The cause of prolonged cholestasis after a successful ERC is unclear. Four similar patients have been reported previously, three of them recovered completely after treatment with glucocorticoids[3,4]. Some speculated that it might have been caused by allergy to the radio-contrast material or antibiotics used during ERC leading to impaired secretion of bilirubin[4]. Others also postulated that the radio-contrast material used may be the responsible factor for cholestatic injury after ERC as these materials are capable of acting toxically on hepatocytes with disruption of the canalicular plasma membrane[3]. Thus, it may be reasonable to treat such patients with ursodeoxycholic acid and glucocorticoids. If we cannot get a symptomatic control of such complaints in these cases, plasmapheresis can be an optimal alternative treatment modality which has been successfully used to treat intractable pruritis associated with cholestatic diseases[11,12]. Our patient’s complaints abruptly improved soon after plasmapheresis sessions. Although liver biopsy examination would be valuable to make a differential diagnosis better in the setting of intrahepatic cholestasis, our patient refused to undergo liver biopsy procedure. In the differential diagnosis of refractory cholestasis in this case, stent-induced cholangitis or cholestasis should also be evaluated. However, our case had no classic signs of stent-induced cholangitis, including fever and right upper quadrant pain. Moreover, sequential treatments with ursodeoxycholic acid/cholestyramine and prednisone which were partially successful in our case might not be useful in the setting of cholestasis or cholangitis associated with the presence of biliary stent.
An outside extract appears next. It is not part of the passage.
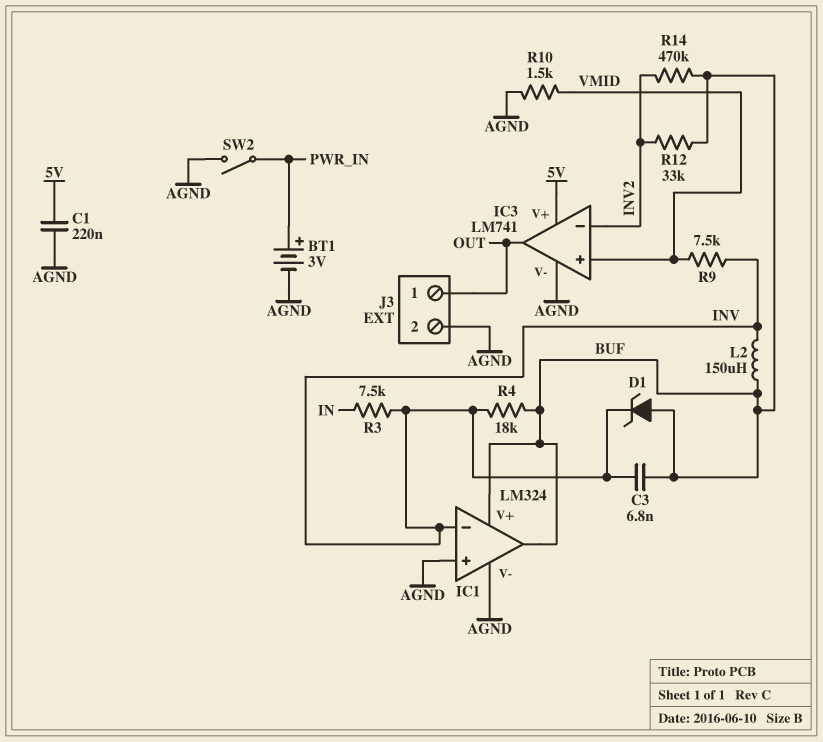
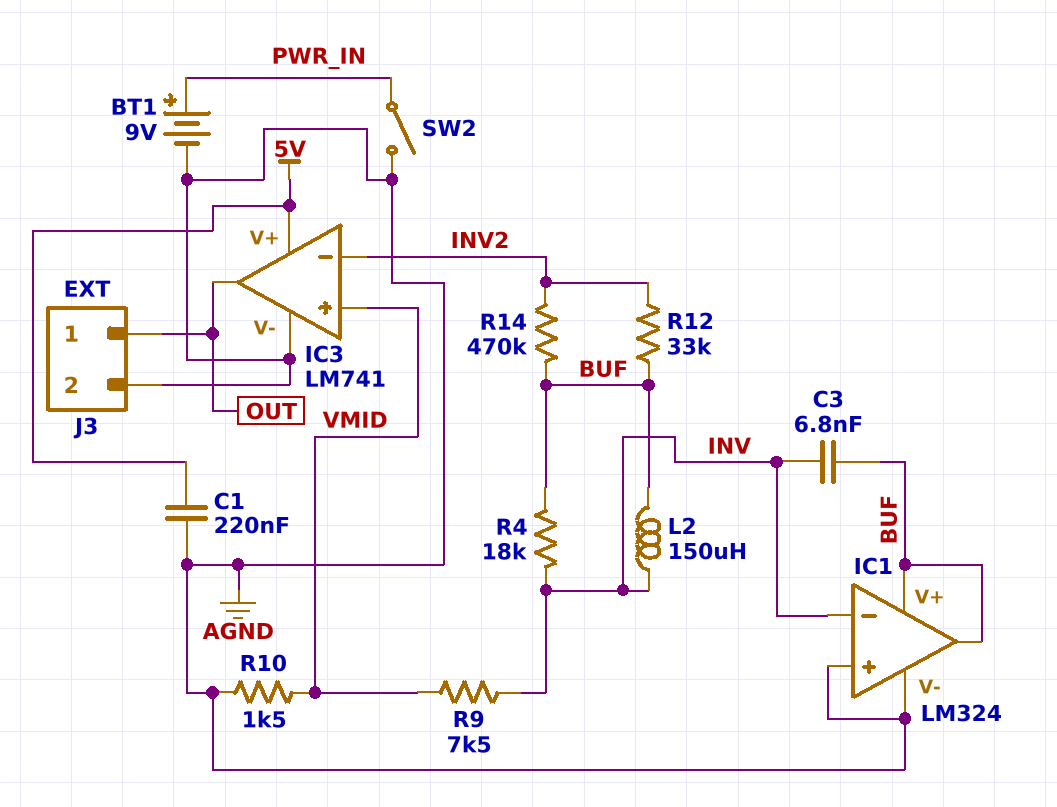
BT1: 3V (plus PWR_IN, minus AGND) -> 9V (plus PWR_IN, minus AGND)
D1: zener (A BUF, K INV) -> none
R3: 7.5k (IN, INV) -> none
We believe that intrahepatic cholestasis should be considered in the differential diagnosis of persistent jaundice after ERC when a retained common bile duct stone and other causes of liver disease are excluded. Plasmapheresis can be a therapeutic choice in these patients with persistent pruritis and biochemical abnormalities despite treatment with ursodeoxycholic acid, cholestyramine and glucocorticoids.